# smart gate at airport



## Staller (Feb 8, 2015)

Hi community,

I am not living permanently in UAE, but travelling very often. So by "Emirates" I was told, that as a German citizen I can have access to the smart gate at the airport.

Just when I arrived in October, I was sent from here to there and nobody at the airport could give me an answer which led to some result. 

In December I was told, that by passing the normal passport control I would be registered automatically and I could use the smart gate starting from the next time on.......

In two weeks time I will go again to Dubai. What will happen? Do you think, I can use the smart gate than?


----------



## Chocoholic (Oct 29, 2012)

Nope. To use the smart gate they have to scan your passport into the system and take a retinal eye scan. There's a desk where they should do this for you on arrivals. Smart gate is only available on arrivals in T3. So in light of that it's actually better to get an egate card whilst you're in town. You don't have to be a resident to get egate.


----------



## Froglet (May 7, 2014)

Go for the Egate.
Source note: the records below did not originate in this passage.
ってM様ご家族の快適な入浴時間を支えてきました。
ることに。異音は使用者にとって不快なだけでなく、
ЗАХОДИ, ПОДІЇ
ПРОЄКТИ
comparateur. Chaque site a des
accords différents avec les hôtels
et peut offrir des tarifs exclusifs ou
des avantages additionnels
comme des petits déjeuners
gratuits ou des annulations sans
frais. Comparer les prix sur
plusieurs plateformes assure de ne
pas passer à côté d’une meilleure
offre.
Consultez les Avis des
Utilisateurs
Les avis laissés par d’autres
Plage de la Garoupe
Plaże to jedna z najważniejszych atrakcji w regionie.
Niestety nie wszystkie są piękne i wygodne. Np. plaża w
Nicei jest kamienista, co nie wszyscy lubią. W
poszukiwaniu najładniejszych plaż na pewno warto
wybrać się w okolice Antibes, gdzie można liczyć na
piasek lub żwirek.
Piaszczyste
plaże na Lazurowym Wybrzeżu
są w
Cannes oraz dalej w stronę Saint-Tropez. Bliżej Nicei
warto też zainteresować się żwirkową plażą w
It's pretty good


----------



## Staller (Feb 8, 2015)

Thanks for the answers so far.

e-gate, smart-gate, "what-so-ever-gate"....finally I would be happy with everything.
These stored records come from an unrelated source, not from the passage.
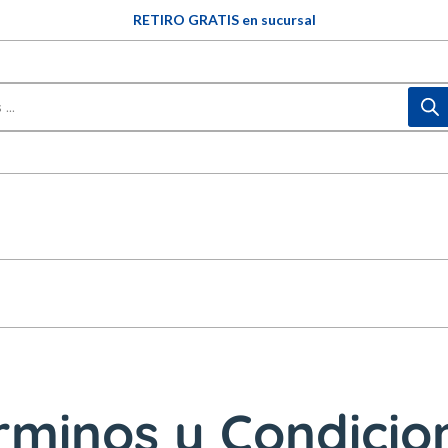
3 y 6 CUOTAS SIN INTERÉS (en compras mayores a $60.000)
RETIRO GRATIS en sucursal
rminos y Condicio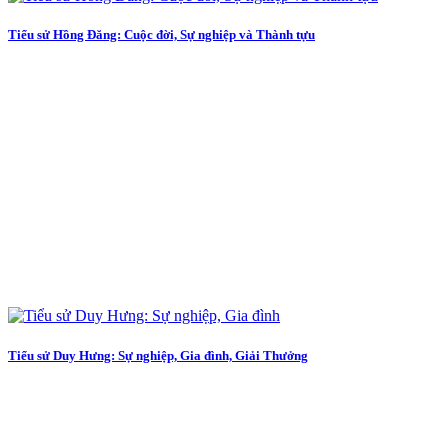
Tiểu sử Hồng Đăng: Cuộc đời, Sự nghiệp và Thành tựu
Tiểu sử Duy Hưng: Sự nghiệp, Gia đình, Giải Thưởng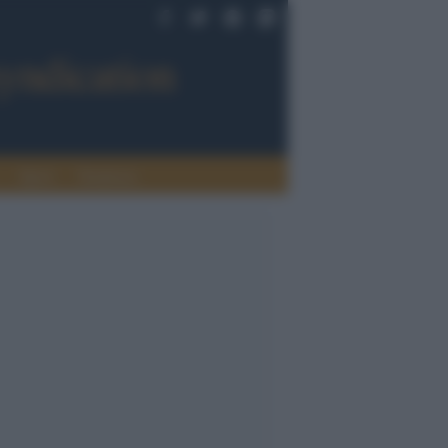
Sport
Tendenze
My problem was, taht at the airport absolutely nobody seems to know, what I have to do to obtainin it!

I was sent from here to there and every information was contradictory to the previous!
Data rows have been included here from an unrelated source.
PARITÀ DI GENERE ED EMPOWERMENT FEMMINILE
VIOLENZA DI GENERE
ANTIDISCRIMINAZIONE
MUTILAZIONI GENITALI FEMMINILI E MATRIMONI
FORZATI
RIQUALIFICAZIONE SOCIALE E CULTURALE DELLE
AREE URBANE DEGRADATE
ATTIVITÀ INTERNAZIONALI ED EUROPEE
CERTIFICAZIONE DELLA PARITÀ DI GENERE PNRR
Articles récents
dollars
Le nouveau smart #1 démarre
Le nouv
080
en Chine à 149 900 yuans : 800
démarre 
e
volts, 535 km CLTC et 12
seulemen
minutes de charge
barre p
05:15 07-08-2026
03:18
So my question more specified: Where I have to go after arrival and what I have to do?


----------



## twowheelsgood (Feb 21, 2013)

Ground floor T3 in the direction of the Business Class checkin. It's easy to find as it's got sawhole lot of waiting chairs outside. Passport, Emirates ID and some cash. 

Easier is the SZR road Emirates Holidays building, 1st floor balcony area. 

Used both options before although the T3 lot are more lazy and might just say they are closer when they are not.


----------



## two (Dec 30, 2014)

not working for my passport!
and I saw a lots of foreigner could not pass through with their passport


----------



## twowheelsgood (Feb 21, 2013)

Probably because they were not on the list of countries whose passports could use the gates , or their passport hasn't got a smart chip in it
.


----------



## BedouGirl (Sep 15, 2011)

I also used the smart gate recently and didn't realize you had to pre-register, but there was a desk in the middle of the gates, which wasn't immediately visible. I took my passport to the man there and he did everything in a couple of minutes and I was through. I do also, however, have an e-gate card so I have choices now


----------



## ash_ak (Jan 22, 2011)

If you are a skywards member and you have been mailed your skywards membership card recently, which says "supports e-gate functionality", take it with you to the e-gate registration office and get free e-gate functionality on your card after the pre-registration. It costs 300 odd AED if you don't have the skywards card and you will be given another e-gate card.

The e-gate registration office is one floor below check-in area in T3, As soon as you enter departures area of the T3 terminal, turn right at the doors and walk towards the stairs & escalator, go down and you will see the e-gate regn. office near the steps.


----------



## Navaron (Oct 13, 2014)

you should be able to use it with your EmiratesID card if you are a resident too


----------